Let $n = 2$ and take $c = (0,1)^\top$. Furthermore, let $$M = \{x \in \mathbb{R}^2 ~\vert~ x_2 \ge 0\}$$ and $$X = \{x \in \mathbb{R}^2 ~\vert~ x_2 \ge e^{x_1}\}.$$
Note that indeed $X \subseteq M$, because $x_2 \ge e^{x_1}$ implies that $x_2 \ge 0$. Furthermore, it is easy to verify that $X$ is closed and convex.
The minimization problem over $M$ is given by
\begin{align}\inf_{x \in \mathbb{R}^2}&\quad x_2\\\textrm{s.t.}&\quad x_2 \ge 0.\end{align}
Clearly, the minimum is attained by $\hat{x} = (0,0)^\top$, for example.

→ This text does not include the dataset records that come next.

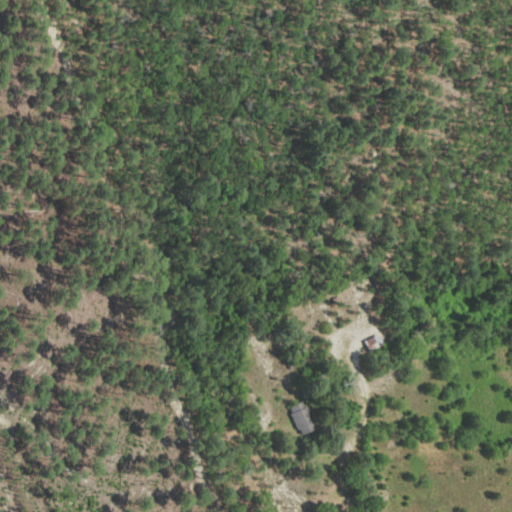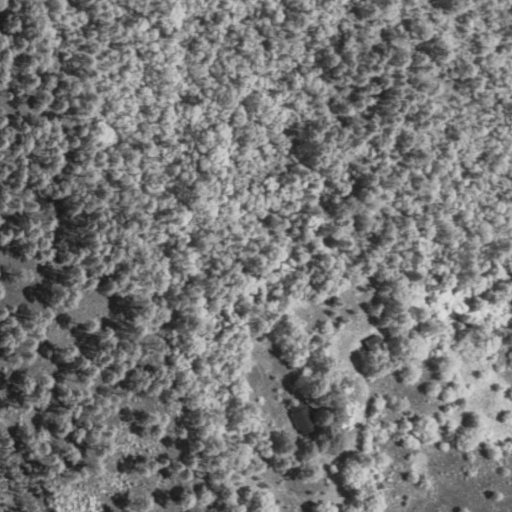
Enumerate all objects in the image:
building: (298, 416)
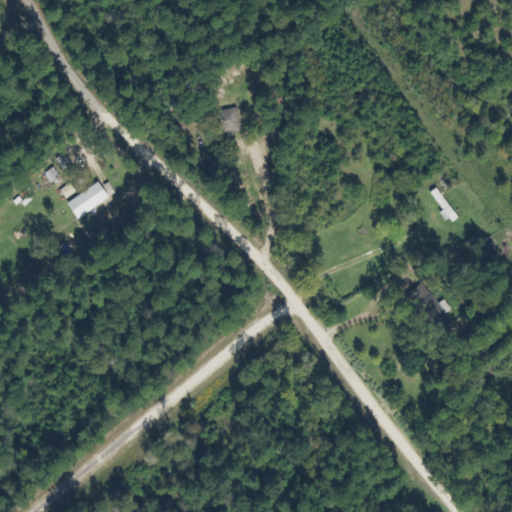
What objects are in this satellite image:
building: (222, 120)
building: (82, 200)
building: (438, 205)
road: (263, 247)
building: (425, 309)
road: (171, 404)
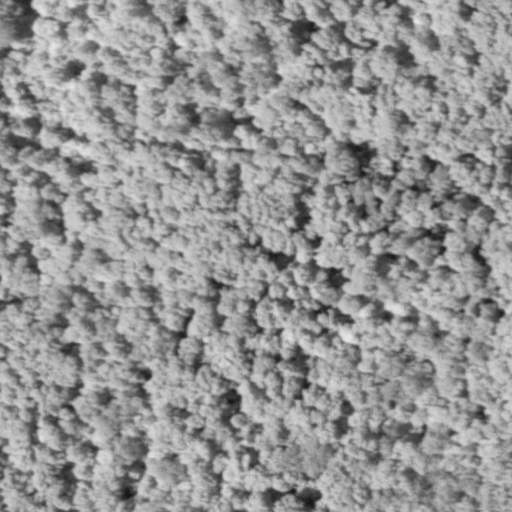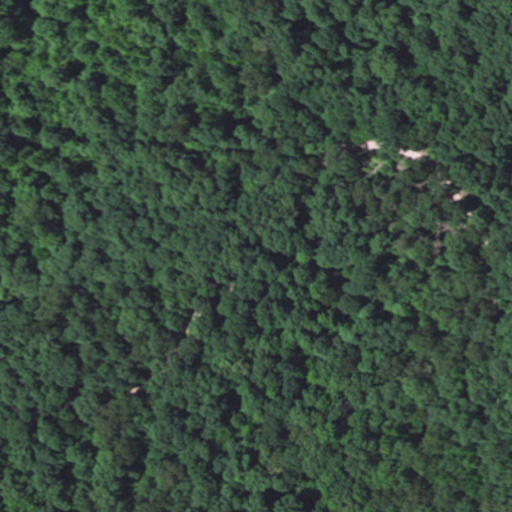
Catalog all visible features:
road: (250, 217)
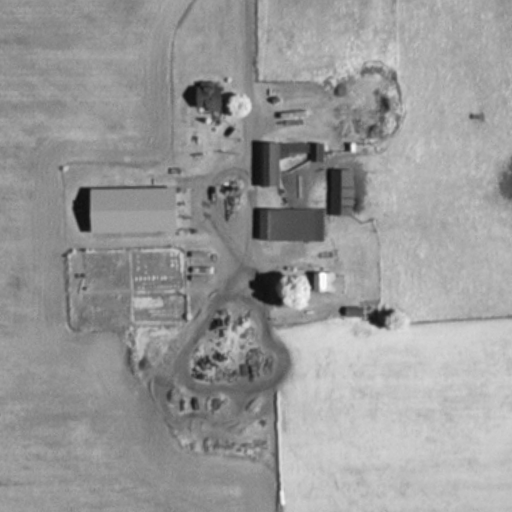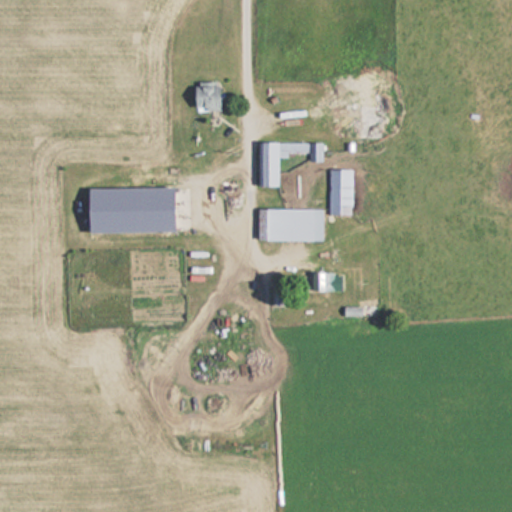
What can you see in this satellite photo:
building: (204, 95)
building: (352, 108)
building: (274, 159)
road: (253, 179)
building: (338, 192)
building: (287, 224)
building: (324, 281)
building: (349, 311)
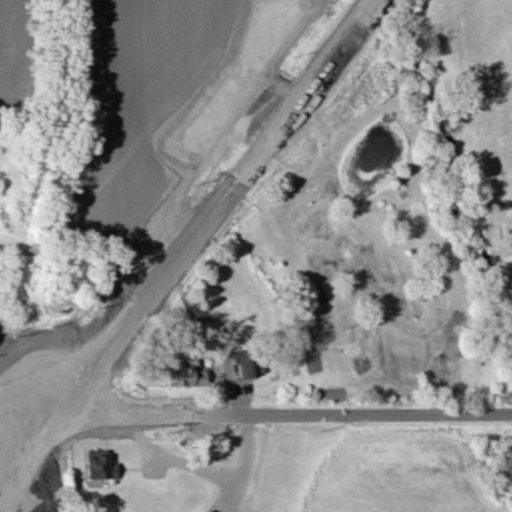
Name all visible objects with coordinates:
road: (268, 137)
road: (116, 321)
road: (125, 330)
building: (244, 361)
road: (17, 366)
building: (184, 375)
road: (3, 382)
road: (106, 403)
road: (320, 413)
road: (5, 416)
road: (99, 417)
road: (7, 449)
building: (97, 463)
road: (203, 470)
road: (22, 471)
building: (205, 511)
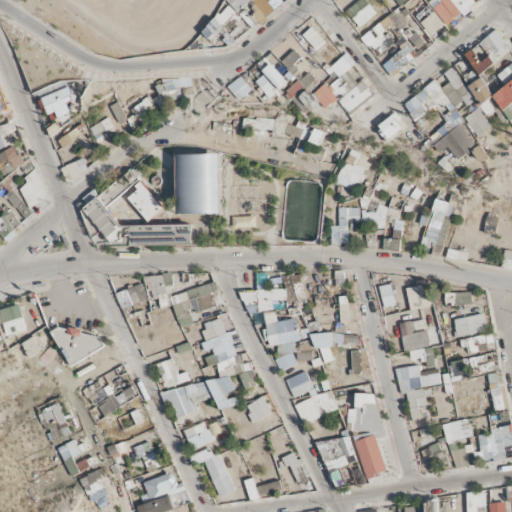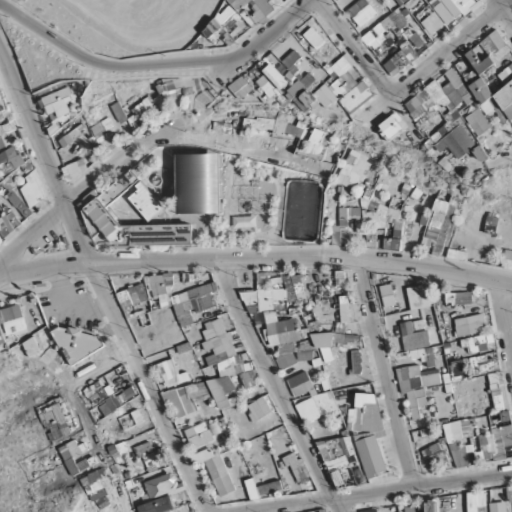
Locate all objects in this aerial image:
park: (134, 21)
road: (156, 64)
road: (447, 272)
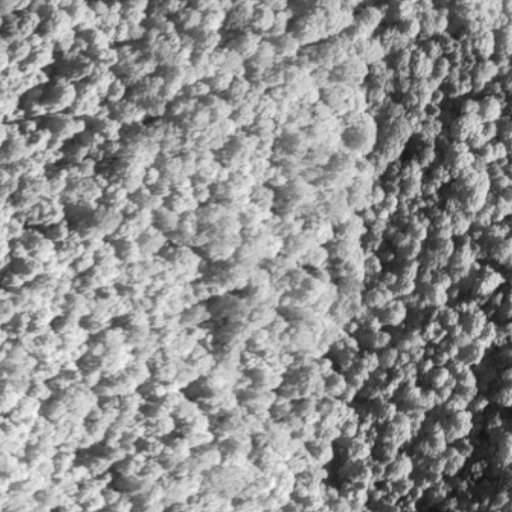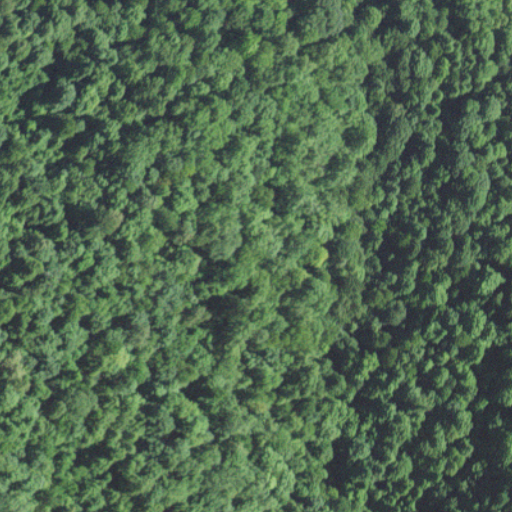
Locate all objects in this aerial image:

For the other optimization problem, we have
\begin{align}\inf_{x \in \mathbb{R}^2}&\quad x_2\\\textrm{s.t.}&\quad x_2 \ge e^{x_1}.\end{align}
The infimum is equal to zero, which results from taking the limit $x_1 \rightarrow -\infty$ and setting $x_2 = e^{x_1}$. However, this value cannot be attained by any $\hat{x} \in X$.
Final note: if you additionally assume that $X$ is bounded (or $M$ is bounded), then the Weierstrass theorem ensures that the minimum can be attained. No convexity is necessary.